Digital Covid certificates are the first widely deployed end-user cryptographic certificates. For service providers, such as airlines or event ticket vendors, that needed to check that their (global) customers satisfy certain health policies, the verification of such Covid certificates was challenging though - not because of the cryptography involved, but due to the multitude of issuers, different certificate types and the evolving nature of country-specific policies that had to be supported. As Covid certificates contain sensitive health information, their (online) presentation to non-health related entities also poses clear privacy risk. To address both challenges, the EU proposed a specification for outsourcing the verification process to a validator service, that executes the process and informs service providers of the result.
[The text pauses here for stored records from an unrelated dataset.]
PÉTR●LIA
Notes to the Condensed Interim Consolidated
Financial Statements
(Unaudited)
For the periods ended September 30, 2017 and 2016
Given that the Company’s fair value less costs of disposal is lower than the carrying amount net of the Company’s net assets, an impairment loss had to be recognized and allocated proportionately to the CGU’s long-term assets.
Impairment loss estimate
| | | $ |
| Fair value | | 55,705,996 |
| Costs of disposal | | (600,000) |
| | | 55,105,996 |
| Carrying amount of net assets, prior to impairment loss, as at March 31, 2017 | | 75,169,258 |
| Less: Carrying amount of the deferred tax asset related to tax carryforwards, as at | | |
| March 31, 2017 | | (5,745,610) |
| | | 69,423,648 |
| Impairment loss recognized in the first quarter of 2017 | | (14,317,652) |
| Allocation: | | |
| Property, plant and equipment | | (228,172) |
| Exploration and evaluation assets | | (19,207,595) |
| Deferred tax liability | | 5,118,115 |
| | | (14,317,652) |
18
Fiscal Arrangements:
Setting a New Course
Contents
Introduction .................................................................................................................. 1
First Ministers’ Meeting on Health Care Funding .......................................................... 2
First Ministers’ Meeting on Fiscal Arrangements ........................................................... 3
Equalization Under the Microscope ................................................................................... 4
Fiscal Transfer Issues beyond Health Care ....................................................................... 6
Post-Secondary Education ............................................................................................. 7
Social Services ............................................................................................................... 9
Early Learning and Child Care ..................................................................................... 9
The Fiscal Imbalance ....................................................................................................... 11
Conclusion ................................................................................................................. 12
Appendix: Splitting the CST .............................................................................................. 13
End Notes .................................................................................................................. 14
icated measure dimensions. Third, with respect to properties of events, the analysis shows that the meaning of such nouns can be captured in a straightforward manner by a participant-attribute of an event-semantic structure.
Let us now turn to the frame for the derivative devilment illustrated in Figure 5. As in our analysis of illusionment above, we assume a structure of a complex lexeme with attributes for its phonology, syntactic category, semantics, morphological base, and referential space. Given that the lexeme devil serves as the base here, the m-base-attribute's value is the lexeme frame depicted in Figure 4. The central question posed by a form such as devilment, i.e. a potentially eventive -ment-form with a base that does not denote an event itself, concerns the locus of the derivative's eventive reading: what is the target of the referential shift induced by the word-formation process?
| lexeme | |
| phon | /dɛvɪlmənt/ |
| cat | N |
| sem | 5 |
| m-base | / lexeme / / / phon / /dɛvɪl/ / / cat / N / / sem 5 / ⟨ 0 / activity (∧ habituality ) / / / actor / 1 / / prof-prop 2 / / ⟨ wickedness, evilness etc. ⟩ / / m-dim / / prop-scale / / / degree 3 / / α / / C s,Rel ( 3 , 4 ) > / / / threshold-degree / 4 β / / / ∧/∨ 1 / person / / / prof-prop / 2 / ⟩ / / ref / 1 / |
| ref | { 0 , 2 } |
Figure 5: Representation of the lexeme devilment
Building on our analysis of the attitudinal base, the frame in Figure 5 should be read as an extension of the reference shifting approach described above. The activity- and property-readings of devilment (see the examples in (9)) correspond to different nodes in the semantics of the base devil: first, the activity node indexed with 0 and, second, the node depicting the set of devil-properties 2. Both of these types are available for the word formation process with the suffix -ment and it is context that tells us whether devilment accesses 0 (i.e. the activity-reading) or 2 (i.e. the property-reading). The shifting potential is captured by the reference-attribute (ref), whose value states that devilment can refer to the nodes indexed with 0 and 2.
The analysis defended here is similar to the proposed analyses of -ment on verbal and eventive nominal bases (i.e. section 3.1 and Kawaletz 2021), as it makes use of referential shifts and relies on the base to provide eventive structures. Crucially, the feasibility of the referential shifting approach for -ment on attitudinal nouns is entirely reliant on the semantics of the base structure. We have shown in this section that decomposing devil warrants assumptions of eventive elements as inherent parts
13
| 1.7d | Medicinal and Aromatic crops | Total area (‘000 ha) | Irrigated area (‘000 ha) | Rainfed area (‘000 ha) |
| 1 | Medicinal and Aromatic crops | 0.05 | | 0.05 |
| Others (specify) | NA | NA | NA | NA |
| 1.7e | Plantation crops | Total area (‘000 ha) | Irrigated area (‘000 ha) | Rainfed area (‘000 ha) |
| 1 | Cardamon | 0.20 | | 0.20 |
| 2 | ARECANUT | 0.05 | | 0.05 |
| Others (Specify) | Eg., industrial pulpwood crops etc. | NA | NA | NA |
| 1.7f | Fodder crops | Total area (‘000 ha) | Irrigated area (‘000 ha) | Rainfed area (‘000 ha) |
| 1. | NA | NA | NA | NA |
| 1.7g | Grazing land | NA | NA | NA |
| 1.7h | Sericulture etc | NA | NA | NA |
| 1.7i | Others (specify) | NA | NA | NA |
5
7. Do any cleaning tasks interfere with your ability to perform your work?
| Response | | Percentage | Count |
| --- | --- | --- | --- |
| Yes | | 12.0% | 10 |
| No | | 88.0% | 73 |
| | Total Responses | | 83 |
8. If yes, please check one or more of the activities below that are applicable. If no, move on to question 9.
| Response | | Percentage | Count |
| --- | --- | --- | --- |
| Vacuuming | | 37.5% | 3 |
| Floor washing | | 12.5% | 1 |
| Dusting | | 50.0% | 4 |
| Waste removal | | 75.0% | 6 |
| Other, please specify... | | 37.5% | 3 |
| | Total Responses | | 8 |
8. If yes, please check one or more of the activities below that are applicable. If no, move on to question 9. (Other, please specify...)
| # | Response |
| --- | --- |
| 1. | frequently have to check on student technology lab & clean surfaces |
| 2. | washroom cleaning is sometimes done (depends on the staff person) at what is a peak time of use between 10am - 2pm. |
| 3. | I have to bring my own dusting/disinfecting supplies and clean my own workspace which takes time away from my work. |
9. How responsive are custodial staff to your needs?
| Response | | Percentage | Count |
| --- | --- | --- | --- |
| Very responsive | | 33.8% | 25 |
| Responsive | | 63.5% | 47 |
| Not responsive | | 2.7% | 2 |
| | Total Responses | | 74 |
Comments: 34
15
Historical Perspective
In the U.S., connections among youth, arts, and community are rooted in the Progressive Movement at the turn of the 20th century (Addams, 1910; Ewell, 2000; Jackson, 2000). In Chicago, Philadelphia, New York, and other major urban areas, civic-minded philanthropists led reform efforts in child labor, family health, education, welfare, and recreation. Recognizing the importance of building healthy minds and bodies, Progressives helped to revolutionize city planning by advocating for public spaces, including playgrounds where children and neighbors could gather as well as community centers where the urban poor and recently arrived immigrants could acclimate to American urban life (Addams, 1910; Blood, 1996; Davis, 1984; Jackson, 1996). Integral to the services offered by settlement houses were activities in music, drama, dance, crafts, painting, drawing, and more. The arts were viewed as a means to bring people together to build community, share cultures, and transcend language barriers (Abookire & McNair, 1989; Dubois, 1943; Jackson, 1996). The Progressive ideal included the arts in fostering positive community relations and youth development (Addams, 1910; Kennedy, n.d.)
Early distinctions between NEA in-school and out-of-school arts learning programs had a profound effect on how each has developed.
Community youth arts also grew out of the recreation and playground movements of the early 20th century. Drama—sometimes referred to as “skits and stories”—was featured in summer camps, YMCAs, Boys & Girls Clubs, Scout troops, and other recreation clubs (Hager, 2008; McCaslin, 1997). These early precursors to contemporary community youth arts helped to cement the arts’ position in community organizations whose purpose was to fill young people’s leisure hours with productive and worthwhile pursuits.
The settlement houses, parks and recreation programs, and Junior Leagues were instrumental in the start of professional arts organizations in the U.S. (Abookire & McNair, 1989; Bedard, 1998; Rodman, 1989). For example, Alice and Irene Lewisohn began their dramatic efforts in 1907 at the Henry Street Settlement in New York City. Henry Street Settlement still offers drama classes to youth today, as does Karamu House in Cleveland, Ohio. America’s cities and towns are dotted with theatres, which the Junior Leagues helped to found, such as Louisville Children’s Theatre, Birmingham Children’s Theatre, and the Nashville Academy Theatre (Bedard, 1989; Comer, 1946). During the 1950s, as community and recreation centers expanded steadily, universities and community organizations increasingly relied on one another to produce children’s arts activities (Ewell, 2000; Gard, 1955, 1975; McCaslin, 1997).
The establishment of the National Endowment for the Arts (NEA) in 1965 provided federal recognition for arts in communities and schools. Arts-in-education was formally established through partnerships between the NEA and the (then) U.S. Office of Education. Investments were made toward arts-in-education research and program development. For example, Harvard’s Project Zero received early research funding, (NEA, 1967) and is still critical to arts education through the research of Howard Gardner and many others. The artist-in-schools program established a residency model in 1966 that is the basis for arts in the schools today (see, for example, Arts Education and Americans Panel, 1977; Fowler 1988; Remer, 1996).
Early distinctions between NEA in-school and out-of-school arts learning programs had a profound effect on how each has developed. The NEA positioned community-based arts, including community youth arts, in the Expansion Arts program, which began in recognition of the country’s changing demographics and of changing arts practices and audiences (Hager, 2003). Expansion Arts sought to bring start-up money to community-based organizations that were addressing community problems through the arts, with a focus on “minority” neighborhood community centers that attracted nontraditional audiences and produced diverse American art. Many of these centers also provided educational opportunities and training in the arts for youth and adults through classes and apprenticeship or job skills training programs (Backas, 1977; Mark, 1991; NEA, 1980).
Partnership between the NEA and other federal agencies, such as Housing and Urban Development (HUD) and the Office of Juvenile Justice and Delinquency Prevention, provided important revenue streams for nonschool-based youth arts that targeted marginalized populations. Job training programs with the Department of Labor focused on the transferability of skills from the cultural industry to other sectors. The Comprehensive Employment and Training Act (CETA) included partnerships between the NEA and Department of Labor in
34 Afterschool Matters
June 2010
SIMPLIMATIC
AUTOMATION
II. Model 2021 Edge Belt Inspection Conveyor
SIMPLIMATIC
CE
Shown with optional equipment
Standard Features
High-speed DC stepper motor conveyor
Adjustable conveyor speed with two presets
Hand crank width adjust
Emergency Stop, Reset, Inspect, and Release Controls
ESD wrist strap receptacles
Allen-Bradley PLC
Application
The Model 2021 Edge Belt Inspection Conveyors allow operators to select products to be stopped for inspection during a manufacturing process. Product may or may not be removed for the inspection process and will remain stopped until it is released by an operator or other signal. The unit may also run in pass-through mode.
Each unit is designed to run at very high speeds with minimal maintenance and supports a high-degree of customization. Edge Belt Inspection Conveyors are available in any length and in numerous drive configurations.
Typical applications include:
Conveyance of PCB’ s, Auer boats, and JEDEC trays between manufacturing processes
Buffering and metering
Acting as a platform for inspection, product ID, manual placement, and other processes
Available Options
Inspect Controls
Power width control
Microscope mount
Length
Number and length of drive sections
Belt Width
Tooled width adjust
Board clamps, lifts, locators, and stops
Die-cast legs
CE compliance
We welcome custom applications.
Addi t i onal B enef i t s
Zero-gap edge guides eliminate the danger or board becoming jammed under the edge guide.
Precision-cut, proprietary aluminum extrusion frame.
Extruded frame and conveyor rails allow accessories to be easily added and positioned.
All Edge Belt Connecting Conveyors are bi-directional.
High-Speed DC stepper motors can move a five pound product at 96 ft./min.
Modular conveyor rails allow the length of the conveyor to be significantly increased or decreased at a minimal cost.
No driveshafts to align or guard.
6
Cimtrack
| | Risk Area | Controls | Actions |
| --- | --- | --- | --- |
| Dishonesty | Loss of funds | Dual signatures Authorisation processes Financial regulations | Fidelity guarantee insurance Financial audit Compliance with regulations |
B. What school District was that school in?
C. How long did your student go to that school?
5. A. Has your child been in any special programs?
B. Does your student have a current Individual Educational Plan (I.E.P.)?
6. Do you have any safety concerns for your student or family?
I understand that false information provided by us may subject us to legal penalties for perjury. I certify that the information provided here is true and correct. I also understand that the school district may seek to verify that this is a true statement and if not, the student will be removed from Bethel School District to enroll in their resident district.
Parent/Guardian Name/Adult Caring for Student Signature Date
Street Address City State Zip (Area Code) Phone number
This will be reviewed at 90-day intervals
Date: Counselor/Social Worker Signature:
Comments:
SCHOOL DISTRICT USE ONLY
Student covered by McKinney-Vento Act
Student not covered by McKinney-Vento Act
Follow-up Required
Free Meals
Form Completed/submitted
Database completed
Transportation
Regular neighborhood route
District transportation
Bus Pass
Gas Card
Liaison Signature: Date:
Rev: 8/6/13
The WHO announced to adapt this approach for general vaccination credentials beyond Covid-19. While being beneficial to improve security and privacy for service providers, their solution requires strong trust assumption for the (central) validation service that learns all health-related details of the users. In our work, we propose and formally model a privacy-preserving variant of such an outsourced validation service. Therein the validator learns the attributes it is supposed to verify, but not the users identity. Still, the validator’s assertion is blindly bound to the user’s identity to ensure the desired user-binding. We analyze the EU specification in our model and show that it only meets a subset of those goals. Our analysis further shows that the EU protocol is unnecessarily complex and can be significantly simplified while maintaining the same (weak) level of security. Finally, we propose a new construction for privacy-preserving certificate validation that provably satisfies all desired goals.